[Stored items]
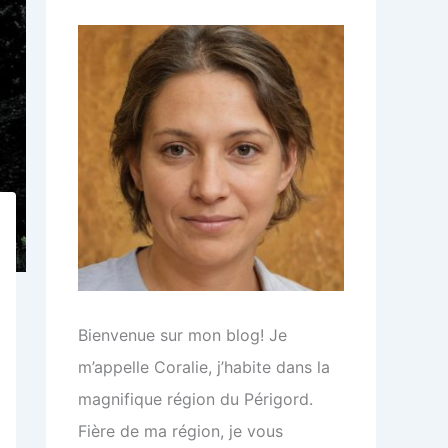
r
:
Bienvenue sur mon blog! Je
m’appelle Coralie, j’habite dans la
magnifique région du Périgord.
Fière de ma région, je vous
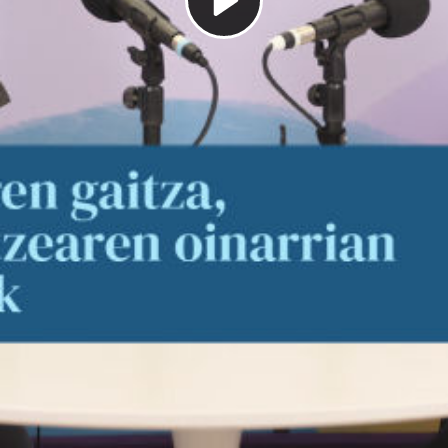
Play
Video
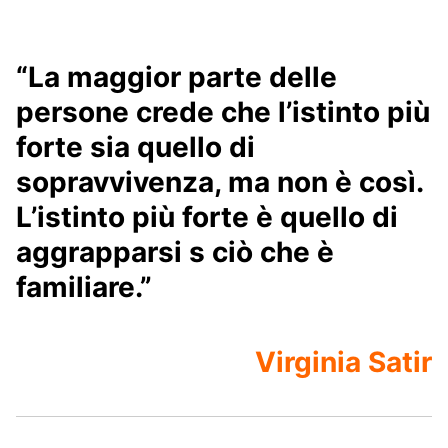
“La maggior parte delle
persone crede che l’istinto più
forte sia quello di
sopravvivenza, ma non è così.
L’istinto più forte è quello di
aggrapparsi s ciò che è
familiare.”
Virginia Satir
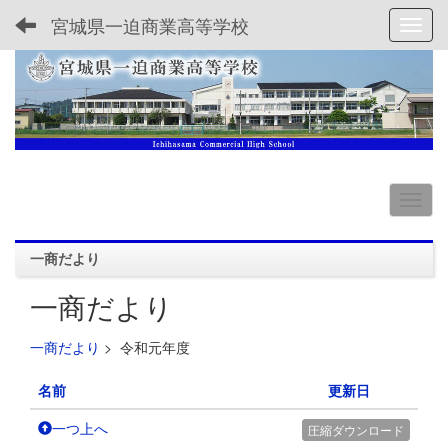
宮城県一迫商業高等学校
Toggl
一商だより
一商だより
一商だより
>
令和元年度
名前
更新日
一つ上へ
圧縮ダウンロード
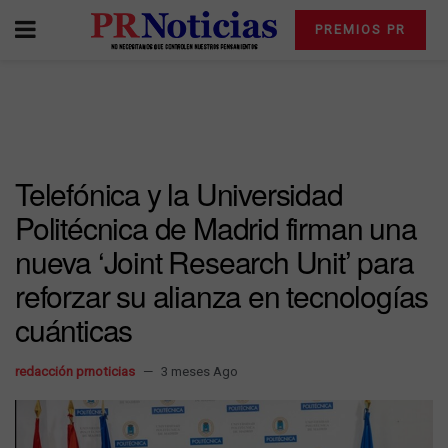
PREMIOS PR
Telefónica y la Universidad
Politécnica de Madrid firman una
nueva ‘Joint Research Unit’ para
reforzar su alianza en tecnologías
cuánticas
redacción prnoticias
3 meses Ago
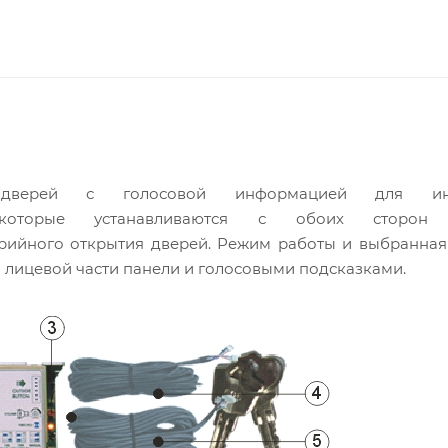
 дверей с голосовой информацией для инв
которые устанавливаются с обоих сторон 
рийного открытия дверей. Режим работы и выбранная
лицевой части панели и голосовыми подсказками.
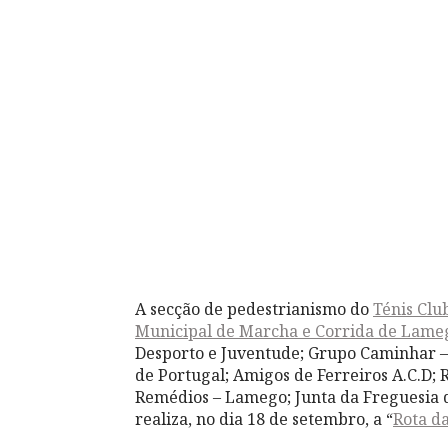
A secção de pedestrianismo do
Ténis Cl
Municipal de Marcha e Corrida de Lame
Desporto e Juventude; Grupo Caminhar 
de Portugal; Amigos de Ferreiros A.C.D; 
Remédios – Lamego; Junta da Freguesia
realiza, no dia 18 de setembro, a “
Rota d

- [Directions]
Please write out all of the data above again word for word, leaving out the pictures.

- [Response to this exercise]
r
:
Bienvenue sur mon blog! Je
m’appelle Coralie, j’habite dans la
magnifique région du Périgord.
Fière de ma région, je vous
Play
Video
“La maggior parte delle
persone crede che l’istinto più
forte sia quello di
sopravvivenza, ma non è così.
L’istinto più forte è quello di
aggrapparsi s ciò che è
familiare.”
Virginia Satir
宮城県一迫商業高等学校
Toggl
一商だより
一商だより
一商だより
>
令和元年度
名前
更新日
一つ上へ
圧縮ダウンロード
PREMIOS PR
Telefónica y la Universidad
Politécnica de Madrid firman una
nueva ‘Joint Research Unit’ para
reforzar su alianza en tecnologías
cuánticas
redacción prnoticias
3 meses Ago
 дверей с голосовой информацией для инв
которые устанавливаются с обоих сторон 
рийного открытия дверей. Режим работы и выбранная
лицевой части панели и голосовыми подсказками.
A secção de pedestrianismo do
Ténis Cl
Municipal de Marcha e Corrida de Lame
Desporto e Juventude; Grupo Caminhar 
de Portugal; Amigos de Ferreiros A.C.D; 
Remédios – Lamego; Junta da Freguesia
realiza, no dia 18 de setembro, a “
Rota d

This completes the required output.